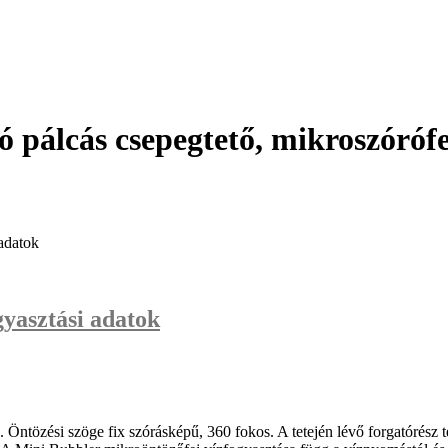
 pálcás csepegtető, mikroszórófe
 adatok
yasztási adatok
ntözési szöge fix szórásképű, 360 fokos. A tetején lévő forgatórész t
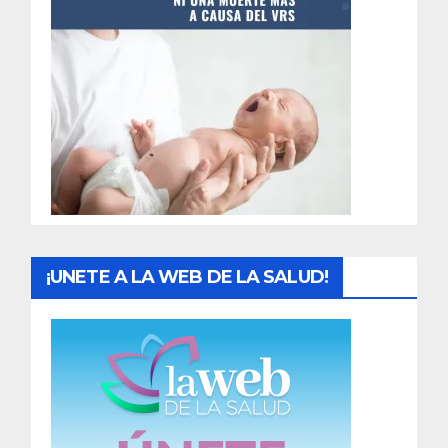
t
r
a
d
a
s
¡UNETE A LA WEB DE LA SALUD!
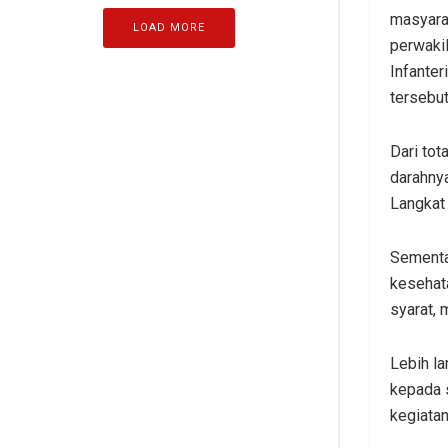
masyarak
LOAD MORE
perwakil
Infante
tersebut
Dari tot
darahny
Langkat
Sementa
kesehat
syarat, 
Lebih l
kepada 
kegiatan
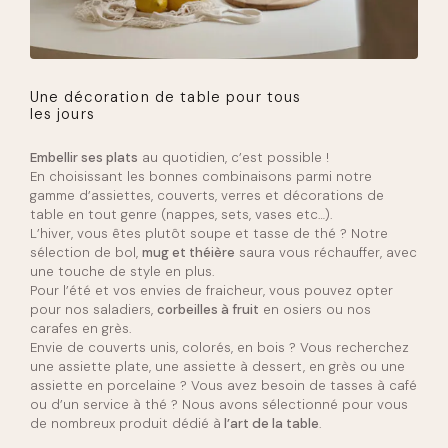
Une décoration de table pour tous
les jours
Embellir ses plats
au quotidien, c’est possible !
En choisissant les bonnes combinaisons parmi notre
gamme d’assiettes, couverts, verres et décorations de
table en tout genre (nappes, sets, vases etc…).
L’hiver, vous êtes plutôt soupe et tasse de thé ? Notre
sélection de bol,
mug et théière
saura vous réchauffer, avec
une touche de style en plus.
Pour l’été et vos envies de fraicheur, vous pouvez opter
pour nos saladiers,
corbeilles à fruit
en osiers ou nos
carafes en grès.
Envie de couverts unis, colorés, en bois ? Vous recherchez
une assiette plate, une assiette à dessert, en grès ou une
assiette en porcelaine ? Vous avez besoin de tasses à café
ou d’un service à thé ? Nous avons sélectionné pour vous
de nombreux produit dédié à
l’art de la table
.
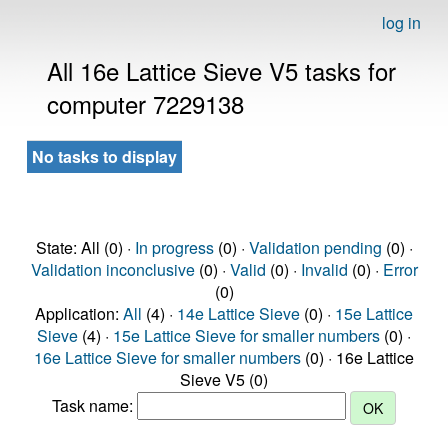
log in
All 16e Lattice Sieve V5 tasks for
computer 7229138
No tasks to display
State: All (0) ·
In progress
(0) ·
Validation pending
(0) ·
Validation inconclusive
(0) ·
Valid
(0) ·
Invalid
(0) ·
Error
(0)
Application:
All
(4) ·
14e Lattice Sieve
(0) ·
15e Lattice
Sieve
(4) ·
15e Lattice Sieve for smaller numbers
(0) ·
16e Lattice Sieve for smaller numbers
(0) · 16e Lattice
Sieve V5 (0)
Task name:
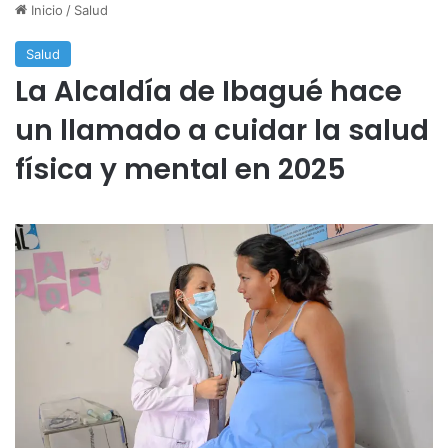
Inicio
/
Salud
Salud
La Alcaldía de Ibagué hace
un llamado a cuidar la salud
física y mental en 2025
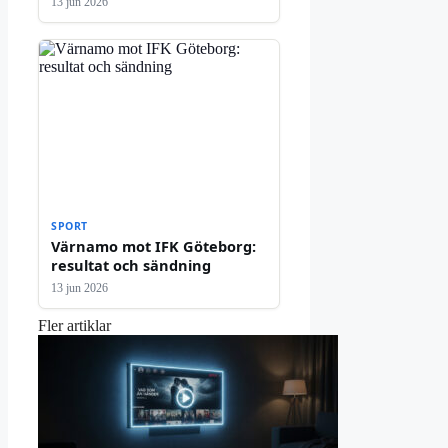
13 jun 2026
SPORT
Värnamo mot IFK Göteborg:
resultat och sändning
13 jun 2026
Fler artiklar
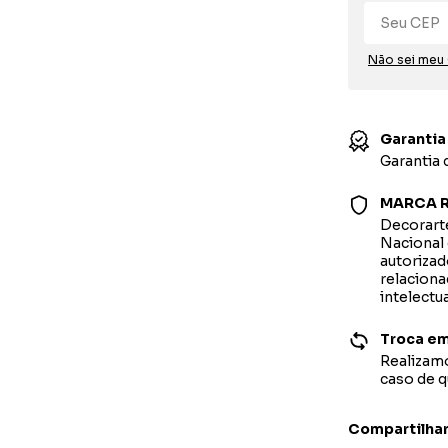
Não sei meu
Garantia
Garantia
MARCA R
Decorarte
Nacional 
autorizad
relaciona
intelectu
Troca em
Realizamo
caso de 
Compartilha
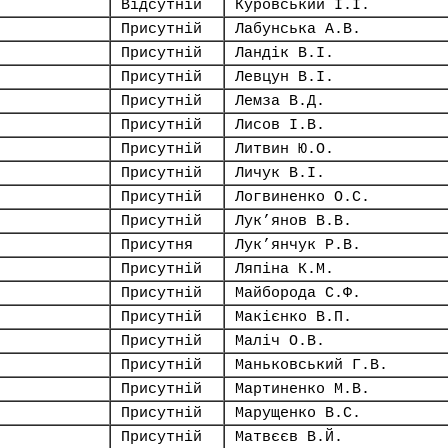
Відсутній
Куровський І.І.
Присутній
Лабунська А.В.
Присутній
Ландік В.І.
Присутній
Левцун В.І.
Присутній
Лемза В.Д.
Присутній
Лисов І.В.
Присутній
Литвин Ю.О.
Присутній
Личук В.І.
Присутній
Логвиненко О.С.
Присутній
Лук’янов В.В.
Присутня
Лук’янчук Р.В.
Присутній
Ляпіна К.М.
Присутній
Майборода С.Ф.
Присутній
Макієнко В.П.
Присутній
Маліч О.В.
Присутній
Маньковський Г.В.
Присутній
Мартиненко М.В.
Присутній
Марущенко В.С.
Присутній
Матвєєв В.Й.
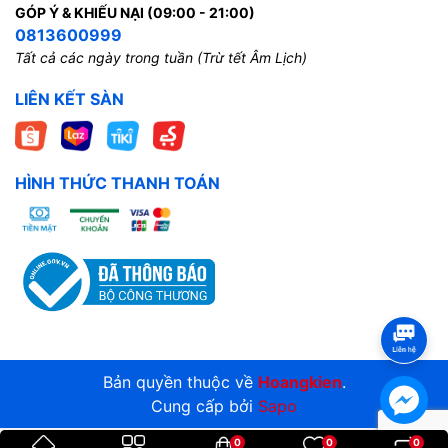
GÓP Ý & KHIẾU NẠI (09:00 - 21:00)
0813600999
Tất cả các ngày trong tuần (Trừ tết Âm Lịch)
LIÊN KẾT SÀN
HÌNH THỨC THANH TOÁN
Bản quyền thuộc về
Hoangkien
.
Cung cấp bởi
Sapo
0
0
0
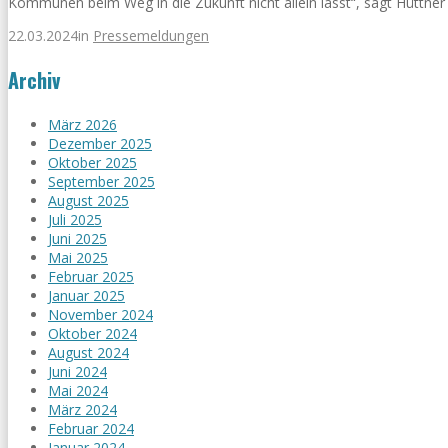
Kommunen beim Weg in die Zukunft nicht allein lässt“, sagt Hüttner
22.03.2024
in
Pressemeldungen
Archiv
März 2026
Dezember 2025
Oktober 2025
September 2025
August 2025
Juli 2025
Juni 2025
Mai 2025
Februar 2025
Januar 2025
November 2024
Oktober 2024
August 2024
Juni 2024
Mai 2024
März 2024
Februar 2024
Januar 2024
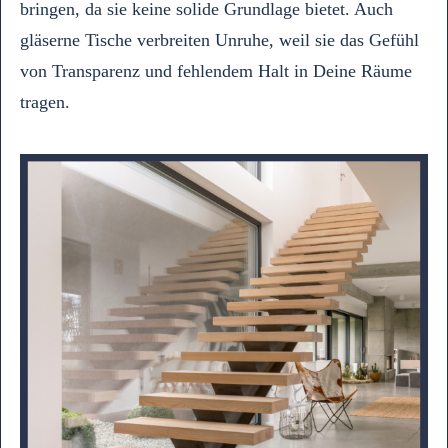
bringen, da sie keine solide Grundlage bietet. Auch
gläserne Tische verbreiten Unruhe, weil sie das Gefühl
von Transparenz und fehlendem Halt in Deine Räume
tragen.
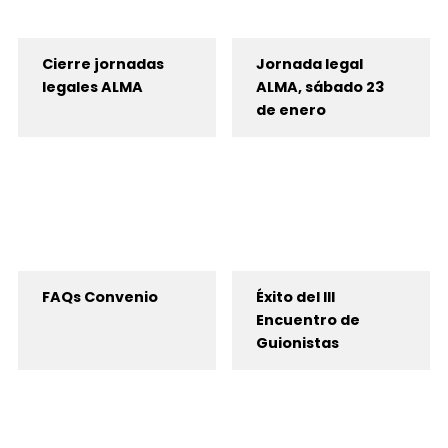
Cierre jornadas
Jornada legal
legales ALMA
ALMA, sábado 23
de enero
FAQs Convenio
Éxito del III
Encuentro de
Guionistas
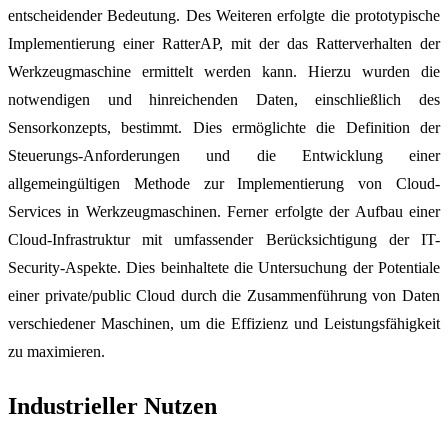
entscheidender Bedeutung. Des Weiteren erfolgte die prototypische
Implementierung einer RatterAP, mit der das Ratterverhalten der
Werkzeugmaschine ermittelt werden kann. Hierzu wurden die
notwendigen und hinreichenden Daten, einschließlich des
Sensorkonzepts, bestimmt. Dies ermöglichte die Definition der
Steuerungs-Anforderungen und die Entwicklung einer
allgemeingültigen Methode zur Implementierung von Cloud-
Services in Werkzeugmaschinen. Ferner erfolgte der Aufbau einer
Cloud-Infrastruktur mit umfassender Berücksichtigung der IT-
Security-Aspekte. Dies beinhaltete die Untersuchung der Potentiale
einer private/public Cloud durch die Zusammenführung von Daten
verschiedener Maschinen, um die Effizienz und Leistungsfähigkeit
zu maximieren.
Industrieller Nutzen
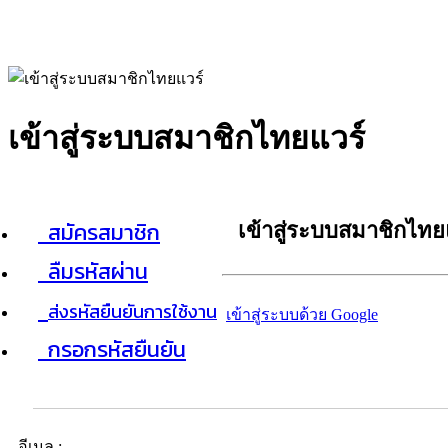
เข้าสู่ระบบสมาชิกไทยแวร์
สมัครสมาชิก
เข้าสู่ระบบสมาชิกไทย
ลืมรหัสผ่าน
ส่งรหัสยืนยันการใช้งาน
เข้าสู่ระบบด้วย Google
กรอกรหัสยืนยัน
อีเมล :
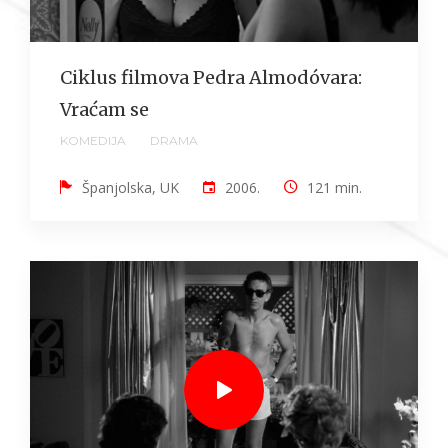
Ciklus filmova Pedra Almodóvara:
Vraćam se
KOMEDIJA
DRAMA
Španjolska, UK
2006.
121 min.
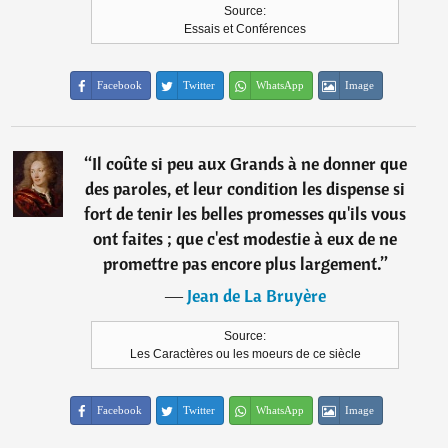
Source:
Essais et Conférences
Facebook
Twitter
WhatsApp
Image
“
Il coûte si peu aux Grands à ne donner que
des paroles, et leur condition les dispense si
fort de tenir les belles promesses qu'ils vous
ont faites ; que c'est modestie à eux de ne
promettre pas encore plus largement.
”
―
Jean de La Bruyère
Source:
Les Caractères ou les moeurs de ce siècle
Facebook
Twitter
WhatsApp
Image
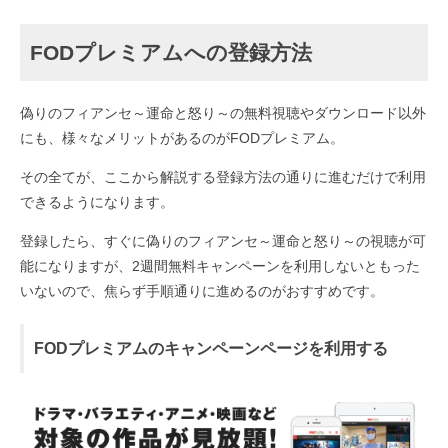
FODプレミアムへの登録方法
偽りのフィアンセ～運命と怒り～の無料視聴やダウンロード以外
にも、様々なメリットがあるのがFODプレミアム。
その全てが、ここから解説する登録方法の通りに進むだけで利用
できるようになります。
登録したら、すぐに偽りのフィアンセ～運命と怒り～の視聴が可
能になりますが、2週間無料キャンペーンを利用しないともった
いないので、焦らず手順通りに進めるのがおすすめです。
FODプレミアムのキャンペーンページを利用する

** AUFGABENZIEL **
Kannst du die gesamte Auflistung oben aktualisiert wiedergeben, wobei „Facebook" überall durch „Mastodon" ersetzt wird und sonst alles gleich bleibt? Lass die Bilder in deiner Antwort weg.

** MUSTERLÖSUNG **
 pálcás csepegtető, mikroszórófe
 adatok
yasztási adatok
ntözési szöge fix szórásképű, 360 fokos. A tetején lévő forgatórész t
t
r
a
d
a
s
¡UNETE A LA WEB DE LA SALUD!
masyarak
LOAD MORE
perwakil
Infante
tersebut
Dari tot
darahny
Langkat
Sementa
kesehat
syarat, 
Lebih l
kepada 
kegiatan
Une décoration de table pour tous
les jours
Embellir ses plats
au quotidien, c’est possible !
En choisissant les bonnes combinaisons parmi notre
gamme d’assiettes, couverts, verres et décorations de
table en tout genre (nappes, sets, vases etc…).
L’hiver, vous êtes plutôt soupe et tasse de thé ? Notre
sélection de bol,
mug et théière
saura vous réchauffer, avec
une touche de style en plus.
Pour l’été et vos envies de fraicheur, vous pouvez opter
pour nos saladiers,
corbeilles à fruit
en osiers ou nos
carafes en grès.
Envie de couverts unis, colorés, en bois ? Vous recherchez
une assiette plate, une assiette à dessert, en grès ou une
assiette en porcelaine ? Vous avez besoin de tasses à café
ou d’un service à thé ? Nous avons sélectionné pour vous
de nombreux produit dédié à
l’art de la table
.
log in
All 16e Lattice Sieve V5 tasks for
computer 7229138
No tasks to display
State: All (0) ·
In progress
(0) ·
Validation pending
(0) ·
Validation inconclusive
(0) ·
Valid
(0) ·
Invalid
(0) ·
Error
(0)
Application:
All
(4) ·
14e Lattice Sieve
(0) ·
15e Lattice
Sieve
(4) ·
15e Lattice Sieve for smaller numbers
(0) ·
16e Lattice Sieve for smaller numbers
(0) · 16e Lattice
Sieve V5 (0)
Task name:
Inicio
/
Salud
Salud
La Alcaldía de Ibagué hace
un llamado a cuidar la salud
física y mental en 2025
13 jun 2026
SPORT
Värnamo mot IFK Göteborg:
resultat och sändning
13 jun 2026
Fler artiklar
Não sei meu
Garantia
Garantia
MARCA R
Decorarte
Nacional 
autorizad
relaciona
intelectu
Troca em
Realizamo
caso de 
Compartilha
Відсутній
Куровський І.І.
Присутній
Лабунська А.В.
Присутній
Ландік В.І.
Присутній
Левцун В.І.
Присутній
Лемза В.Д.
Присутній
Лисов І.В.
Присутній
Литвин Ю.О.
Присутній
Личук В.І.
Присутній
Логвиненко О.С.
Присутній
Лук’янов В.В.
Присутня
Лук’янчук Р.В.
Присутній
Ляпіна К.М.
Присутній
Майборода С.Ф.
Присутній
Макієнко В.П.
Присутній
Маліч О.В.
Присутній
Маньковський Г.В.
Присутній
Мартиненко М.В.
Присутній
Марущенко В.С.
Присутній
Матвєєв В.Й.
GÓP Ý & KHIẾU NẠI (09:00 - 21:00)
0813600999
Tất cả các ngày trong tuần (Trừ tết Âm Lịch)
LIÊN KẾT SÀN
HÌNH THỨC THANH TOÁN
Bản quyền thuộc về
Hoangkien
.
Cung cấp bởi
Sapo
0
0
0
Kommunen beim Weg in die Zukunft nicht allein lässt“, sagt Hüttner
22.03.2024
in
Pressemeldungen
Archiv
März 2026
Dezember 2025
Oktober 2025
September 2025
August 2025
Juli 2025
Juni 2025
Mai 2025
Februar 2025
Januar 2025
November 2024
Oktober 2024
August 2024
Juni 2024
Mai 2024
März 2024
Februar 2024
Januar 2024
bringen, da sie keine solide Grundlage bietet. Auch
gläserne Tische verbreiten Unruhe, weil sie das Gefühl
von Transparenz und fehlendem Halt in Deine Räume
tragen.
Cierre jornadas
Jornada legal
legales ALMA
ALMA, sábado 23
de enero
FAQs Convenio
Éxito del III
Encuentro de
Guionistas
entscheidender Bedeutung. Des Weiteren erfolgte die prototypische
Implementierung einer RatterAP, mit der das Ratterverhalten der
Werkzeugmaschine ermittelt werden kann. Hierzu wurden die
notwendigen und hinreichenden Daten, einschließlich des
Sensorkonzepts, bestimmt. Dies ermöglichte die Definition der
Steuerungs-Anforderungen und die Entwicklung einer
allgemeingültigen Methode zur Implementierung von Cloud-
Services in Werkzeugmaschinen. Ferner erfolgte der Aufbau einer
Cloud-Infrastruktur mit umfassender Berücksichtigung der IT-
Security-Aspekte. Dies beinhaltete die Untersuchung der Potentiale
einer private/public Cloud durch die Zusammenführung von Daten
verschiedener Maschinen, um die Effizienz und Leistungsfähigkeit
zu maximieren.
Industrieller Nutzen
เข้าสู่ระบบสมาชิกไทยแวร์
สมัครสมาชิก
เข้าสู่ระบบสมาชิกไทย
ลืมรหัสผ่าน
ส่งรหัสยืนยันการใช้งาน
เข้าสู่ระบบด้วย Google
กรอกรหัสยืนยัน
อีเมล :
Ciklus filmova Pedra Almodóvara:
Vraćam se
KOMEDIJA
DRAMA
Španjolska, UK
2006.
121 min.
Source:
Essais et Conférences
Mastodon
Twitter
WhatsApp
Image
“
Il coûte si peu aux Grands à ne donner que
des paroles, et leur condition les dispense si
fort de tenir les belles promesses qu'ils vous
ont faites ; que c'est modestie à eux de ne
promettre pas encore plus largement.
”
―
Jean de La Bruyère
Source:
Les Caractères ou les moeurs de ce siècle
Mastodon
Twitter
WhatsApp
Image
FODプレミアムへの登録方法
偽りのフィアンセ～運命と怒り～の無料視聴やダウンロード以外
にも、様々なメリットがあるのがFODプレミアム。
その全てが、ここから解説する登録方法の通りに進むだけで利用
できるようになります。
登録したら、すぐに偽りのフィアンセ～運命と怒り～の視聴が可
能になりますが、2週間無料キャンペーンを利用しないともった
いないので、焦らず手順通りに進めるのがおすすめです。
FODプレミアムのキャンペーンページを利用する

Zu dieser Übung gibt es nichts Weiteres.